ABOUT THIS TASK:
Put the lines of the material from the one containing "right wrist: (214, 69, -14)" through the one containing "left shoulder: (460, 86, 6)", inclusive, into a numbered list, omitting any blank lines.

SUPPLIED DATA:
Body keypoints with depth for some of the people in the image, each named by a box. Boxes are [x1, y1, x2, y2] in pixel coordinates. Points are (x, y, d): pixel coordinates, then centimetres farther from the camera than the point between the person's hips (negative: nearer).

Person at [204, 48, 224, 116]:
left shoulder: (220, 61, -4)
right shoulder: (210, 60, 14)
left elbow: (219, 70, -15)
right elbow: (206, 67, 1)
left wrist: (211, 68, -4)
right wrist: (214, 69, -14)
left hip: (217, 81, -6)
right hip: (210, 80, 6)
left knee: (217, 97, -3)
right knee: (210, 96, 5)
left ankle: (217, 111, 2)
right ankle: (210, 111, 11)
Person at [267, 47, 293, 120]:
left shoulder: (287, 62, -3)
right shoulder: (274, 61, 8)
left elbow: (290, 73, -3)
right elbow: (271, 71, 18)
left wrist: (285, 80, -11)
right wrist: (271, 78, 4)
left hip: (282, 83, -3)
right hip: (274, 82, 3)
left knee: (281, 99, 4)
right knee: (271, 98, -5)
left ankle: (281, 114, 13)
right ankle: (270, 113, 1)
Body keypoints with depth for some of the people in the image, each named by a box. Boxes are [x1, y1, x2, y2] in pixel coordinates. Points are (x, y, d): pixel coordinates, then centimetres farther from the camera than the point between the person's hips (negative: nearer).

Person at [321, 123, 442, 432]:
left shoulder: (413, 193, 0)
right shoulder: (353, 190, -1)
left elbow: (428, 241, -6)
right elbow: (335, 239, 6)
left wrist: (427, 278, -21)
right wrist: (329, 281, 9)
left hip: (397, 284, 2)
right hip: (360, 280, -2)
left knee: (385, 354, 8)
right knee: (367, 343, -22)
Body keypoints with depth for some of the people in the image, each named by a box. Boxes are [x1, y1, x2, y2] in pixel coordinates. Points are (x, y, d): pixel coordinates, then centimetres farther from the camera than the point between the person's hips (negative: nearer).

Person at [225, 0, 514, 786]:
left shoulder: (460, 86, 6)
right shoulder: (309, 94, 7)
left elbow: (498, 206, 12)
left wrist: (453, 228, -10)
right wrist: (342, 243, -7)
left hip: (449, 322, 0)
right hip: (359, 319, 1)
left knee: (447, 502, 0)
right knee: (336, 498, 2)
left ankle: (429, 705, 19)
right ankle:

EXERCISE SOLUTION:
1. right wrist: (214, 69, -14)
2. left hip: (217, 81, -6)
3. right hip: (210, 80, 6)
4. left knee: (217, 97, -3)
5. right knee: (210, 96, 5)
6. left ankle: (217, 111, 2)
7. right ankle: (210, 111, 11)
8. Person at [267, 47, 293, 120]:
9. left shoulder: (287, 62, -3)
10. right shoulder: (274, 61, 8)
11. left elbow: (290, 73, -3)
12. right elbow: (271, 71, 18)
13. left wrist: (285, 80, -11)
14. right wrist: (271, 78, 4)
15. left hip: (282, 83, -3)
16. right hip: (274, 82, 3)
17. left knee: (281, 99, 4)
18. right knee: (271, 98, -5)
19. left ankle: (281, 114, 13)
20. right ankle: (270, 113, 1)
21. Body keypoints with depth for some of the people in the image, each named by a box. Boxes are [x1, y1, x2, y2] in pixel coordinates. Points are (x, y, d): pixel coordinates, then centimetres farther from the camera than the point between the person's hips (negative: nearer).
22. Person at [321, 123, 442, 432]:
23. left shoulder: (413, 193, 0)
24. right shoulder: (353, 190, -1)
25. left elbow: (428, 241, -6)
26. right elbow: (335, 239, 6)
27. left wrist: (427, 278, -21)
28. right wrist: (329, 281, 9)
29. left hip: (397, 284, 2)
30. right hip: (360, 280, -2)
31. left knee: (385, 354, 8)
32. right knee: (367, 343, -22)
33. Body keypoints with depth for some of the people in the image, each named by a box. Boxes are [x1, y1, x2, y2] in pixel coordinates. Points are (x, y, d): pixel coordinates, then centimetres farther from the camera than the point between the person's hips (negative: nearer).
34. Person at [225, 0, 514, 786]:
35. left shoulder: (460, 86, 6)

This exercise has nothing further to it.